South Korea’s Olympic athletes will wear uniforms infused with insect repellent to keep Zika-bearing mosquitoes at bay.
Tourists are being urged to practice safe sex, and those with pregnant partners cautioned to use condoms or abstain for weeks or even months to avoid unknowingly transmitting the virus.
Even as some competitors are taking extra precautions with the Olympic Games set to open here Friday, Brazilian and global health officials are trying to reassure athletes and visitors alike about what they say are the minimal risks of contracting and spreading Zika.
No country has been hit harder by the virus than Brazil, which recorded 165,932 suspected Zika cases this year through June 11, about 46,000 of them in Rio de Janeiro state, the second most of any state in the country.
The World Health Organization, the U.S. Centers for Disease Control and Prevention, and the International Olympic Committee say there is only a remote chance that any of the expected 500,000 tourists and 10,000 athletes could acquire the virus and carry it home.

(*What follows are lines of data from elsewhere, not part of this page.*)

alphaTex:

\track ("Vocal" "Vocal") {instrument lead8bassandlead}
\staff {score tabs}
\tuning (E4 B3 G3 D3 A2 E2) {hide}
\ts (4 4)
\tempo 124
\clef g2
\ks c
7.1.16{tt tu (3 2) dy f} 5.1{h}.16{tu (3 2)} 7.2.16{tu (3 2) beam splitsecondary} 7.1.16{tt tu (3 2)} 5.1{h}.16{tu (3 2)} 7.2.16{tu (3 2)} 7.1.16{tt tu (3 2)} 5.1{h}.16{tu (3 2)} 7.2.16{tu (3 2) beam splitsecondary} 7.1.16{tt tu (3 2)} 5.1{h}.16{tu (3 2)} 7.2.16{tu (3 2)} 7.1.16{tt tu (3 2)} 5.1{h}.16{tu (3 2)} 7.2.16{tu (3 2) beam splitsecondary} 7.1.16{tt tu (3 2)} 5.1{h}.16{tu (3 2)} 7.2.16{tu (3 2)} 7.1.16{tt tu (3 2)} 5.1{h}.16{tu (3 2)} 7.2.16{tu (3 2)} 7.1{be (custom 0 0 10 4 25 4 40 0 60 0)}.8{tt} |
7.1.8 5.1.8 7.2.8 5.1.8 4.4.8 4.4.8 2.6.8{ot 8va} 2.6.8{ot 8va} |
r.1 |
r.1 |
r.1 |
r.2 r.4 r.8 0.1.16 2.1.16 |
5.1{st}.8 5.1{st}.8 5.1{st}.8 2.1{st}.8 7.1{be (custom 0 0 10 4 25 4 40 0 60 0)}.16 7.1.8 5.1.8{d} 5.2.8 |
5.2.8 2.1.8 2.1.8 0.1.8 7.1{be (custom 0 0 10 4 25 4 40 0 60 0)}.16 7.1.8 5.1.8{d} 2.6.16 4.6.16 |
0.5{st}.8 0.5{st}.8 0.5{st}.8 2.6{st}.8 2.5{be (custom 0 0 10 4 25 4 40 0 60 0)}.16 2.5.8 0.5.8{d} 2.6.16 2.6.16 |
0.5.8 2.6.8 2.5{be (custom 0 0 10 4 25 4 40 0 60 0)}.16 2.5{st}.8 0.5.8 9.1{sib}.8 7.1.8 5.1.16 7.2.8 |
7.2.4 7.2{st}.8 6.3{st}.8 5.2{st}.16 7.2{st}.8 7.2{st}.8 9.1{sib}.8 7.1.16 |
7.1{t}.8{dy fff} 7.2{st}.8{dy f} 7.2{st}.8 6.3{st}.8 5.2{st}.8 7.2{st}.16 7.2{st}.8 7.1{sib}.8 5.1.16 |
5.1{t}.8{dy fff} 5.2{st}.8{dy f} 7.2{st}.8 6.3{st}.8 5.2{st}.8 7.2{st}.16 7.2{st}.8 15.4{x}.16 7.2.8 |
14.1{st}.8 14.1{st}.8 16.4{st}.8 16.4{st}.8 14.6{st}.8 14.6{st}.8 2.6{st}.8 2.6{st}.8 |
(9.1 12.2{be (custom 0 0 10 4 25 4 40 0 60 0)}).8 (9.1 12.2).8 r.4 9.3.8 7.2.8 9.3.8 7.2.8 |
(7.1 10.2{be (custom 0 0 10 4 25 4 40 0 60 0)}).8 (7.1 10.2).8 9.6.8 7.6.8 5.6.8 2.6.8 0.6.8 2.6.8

Among other factors, they cite the current seasonal drop in Brazil’s mosquito population, and the probability that most tourists will be spending the bulk of their nights in air-conditioned motels and their days in enclosed sports venues.
The Division of Global Migration and Quarantine at the CDC told The Wall Street Journal in a statement that while “globalization is the main driver” of the spread of Zika, “the relative contribution of the 2016 Olympic Games in Rio is, proportionally, a very small part of that risk.”